Quoted passage ->
################
Director Christopher Kublan discusses mafia actor typecasting with his film “Friends and Romans.”

“Friends and Romans” is a film that takes many typecast actors in Hollywood and depicts them in a different light. While these actors are commonly known for their mob or gangster type roles, “Friends and Romans” shows that their appearances can be deceiving as it explores their aspirations of being respected actors. Along this journey we see the prejudice that arises among Italian-Americans which are taken in both a comedic and serious tone as they attempt to put on a Shakespeare production.

We had the chance to speak with the director of this film, Christopher Kublan, about his influences and inspiration in regards to the film and also gained his perspective on the fascination with mob/mafia type films.

Film Fad:

Hey Chris how are you?

Chris Kublan:

Very well thank you.

Film Fad:

So you got the chance to do “Friends and Romans.” I gotta ask, how did the idea of crossing Shakespeare and the mob come about?
################
Supplied records ->

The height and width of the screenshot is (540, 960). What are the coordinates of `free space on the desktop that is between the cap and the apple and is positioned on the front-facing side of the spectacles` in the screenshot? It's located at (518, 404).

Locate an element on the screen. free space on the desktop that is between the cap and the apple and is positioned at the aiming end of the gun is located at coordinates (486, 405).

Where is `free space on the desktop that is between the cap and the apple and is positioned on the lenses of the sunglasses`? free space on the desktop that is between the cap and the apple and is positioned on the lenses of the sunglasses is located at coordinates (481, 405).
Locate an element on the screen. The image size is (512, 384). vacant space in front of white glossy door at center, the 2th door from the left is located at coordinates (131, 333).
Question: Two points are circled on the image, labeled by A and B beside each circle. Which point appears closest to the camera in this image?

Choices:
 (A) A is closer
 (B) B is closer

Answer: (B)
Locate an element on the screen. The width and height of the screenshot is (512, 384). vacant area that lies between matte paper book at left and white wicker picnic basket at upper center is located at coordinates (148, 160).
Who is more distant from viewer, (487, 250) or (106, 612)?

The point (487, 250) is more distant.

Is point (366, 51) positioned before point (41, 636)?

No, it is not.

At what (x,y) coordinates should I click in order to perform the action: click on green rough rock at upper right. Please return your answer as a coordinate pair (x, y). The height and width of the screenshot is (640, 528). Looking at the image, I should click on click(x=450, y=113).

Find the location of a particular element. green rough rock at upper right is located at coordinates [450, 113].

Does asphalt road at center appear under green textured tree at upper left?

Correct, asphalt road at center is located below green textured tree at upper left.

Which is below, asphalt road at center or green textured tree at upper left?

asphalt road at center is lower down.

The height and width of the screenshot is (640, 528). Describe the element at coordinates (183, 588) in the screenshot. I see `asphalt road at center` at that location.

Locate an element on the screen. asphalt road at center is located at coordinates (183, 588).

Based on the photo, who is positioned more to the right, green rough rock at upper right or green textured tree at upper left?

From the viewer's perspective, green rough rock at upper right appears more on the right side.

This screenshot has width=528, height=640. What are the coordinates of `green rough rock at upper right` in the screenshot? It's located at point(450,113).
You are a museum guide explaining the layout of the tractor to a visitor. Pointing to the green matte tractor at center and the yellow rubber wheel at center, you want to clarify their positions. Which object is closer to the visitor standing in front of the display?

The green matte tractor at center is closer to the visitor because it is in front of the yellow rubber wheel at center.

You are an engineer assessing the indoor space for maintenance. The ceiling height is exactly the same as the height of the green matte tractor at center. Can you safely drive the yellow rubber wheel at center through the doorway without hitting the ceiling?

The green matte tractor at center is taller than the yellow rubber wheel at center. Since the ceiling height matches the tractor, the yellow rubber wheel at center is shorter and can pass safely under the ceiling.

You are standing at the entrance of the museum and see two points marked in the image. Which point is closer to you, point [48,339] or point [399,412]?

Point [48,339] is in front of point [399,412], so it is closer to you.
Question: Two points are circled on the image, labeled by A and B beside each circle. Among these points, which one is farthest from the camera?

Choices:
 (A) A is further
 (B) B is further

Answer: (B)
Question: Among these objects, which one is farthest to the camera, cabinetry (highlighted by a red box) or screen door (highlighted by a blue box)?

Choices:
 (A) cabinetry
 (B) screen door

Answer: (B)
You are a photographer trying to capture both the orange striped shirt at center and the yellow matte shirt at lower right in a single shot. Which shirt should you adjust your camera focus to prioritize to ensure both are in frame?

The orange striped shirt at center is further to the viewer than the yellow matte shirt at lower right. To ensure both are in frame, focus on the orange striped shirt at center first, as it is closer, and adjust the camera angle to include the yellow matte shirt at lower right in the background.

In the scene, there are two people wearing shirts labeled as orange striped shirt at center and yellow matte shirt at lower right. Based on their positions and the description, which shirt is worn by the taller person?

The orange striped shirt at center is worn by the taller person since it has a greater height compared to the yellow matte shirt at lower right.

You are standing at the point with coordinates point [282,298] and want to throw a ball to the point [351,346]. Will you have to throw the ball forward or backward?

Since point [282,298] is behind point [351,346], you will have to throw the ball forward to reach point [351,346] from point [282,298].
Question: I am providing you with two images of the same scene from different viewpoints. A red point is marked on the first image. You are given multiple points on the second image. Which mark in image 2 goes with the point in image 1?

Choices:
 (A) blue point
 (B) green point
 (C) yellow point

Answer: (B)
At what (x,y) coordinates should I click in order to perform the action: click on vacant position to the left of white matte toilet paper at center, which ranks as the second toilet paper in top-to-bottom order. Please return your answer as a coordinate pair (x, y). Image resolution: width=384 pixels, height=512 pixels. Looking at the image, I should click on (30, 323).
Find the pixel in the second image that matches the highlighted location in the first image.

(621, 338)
################
Tasks ->
1. In the interview about "Friends and Romans," who directed the film?
2. Swap "mob" for "crime" in the stretch of the "Friends and Romans" interview from "Director Christopher Kublan" through "well thank you.", and give that stretch back with the change made.
3. Carry on the interview about "Friends and Romans" from the point where it stops.

Task-by-task outputs ->
1. Christopher Kublan directed "Friends and Romans."

2.
Director Christopher Kublan discusses mafia actor typecasting with his film “Friends and Romans.”

“Friends and Romans” is a film that takes many typecast actors in Hollywood and depicts them in a different light. While these actors are commonly known for their crime or gangster type roles, “Friends and Romans” shows that their appearances can be deceiving as it explores their aspirations of being respected actors. Along this journey we see the prejudice that arises among Italian-Americans which are taken in both a comedic and serious tone as they attempt to put on a Shakespeare production.

We had the chance to speak with the director of this film, Christopher Kublan, about his influences and inspiration in regards to the film and also gained his perspective on the fascination with crime/mafia type films.

Film Fad:

Hey Chris how are you?

Chris Kublan:

Very well thank you.

3.
Chris Kublan:

The original screenwriter Greg Greenberg had an idea that I think came from his love of mob films, Shakespeare, “Guys and Dolls,” and Marlon Brando. He just had this epiphany one day that there was a connection between them and a film. And he wrote this early draft script that had the basic idea of the film. And when I read it, I immediately saw how smart it was and how much it aligned with my love of these very same genres in films and I’m also a major Marlon Brando aficionado, being a believer that he is the greatest actor in the history of cinema. And it just pumped out of me. The mob genre in America, in a way has become our Shakespeare. It has tragic proportions, complex characters, and resonates for whatever reason with the American experience. Just in the same way that Shakespeare resonated with the English European experience and then made it all the way to us. So I love the parallel with Shakespeare and mob films. It was there and I’m not sure that this idea that Greg Greenberg came up with, if anyone had seen that. It seemed like something that had never been done before and I love originality.

Photo Credit: Vered Rodriguez

Film Fad:

So why do you think Americans in general have such a fascination with the mob? It seems like all of these mob type movies just do so well.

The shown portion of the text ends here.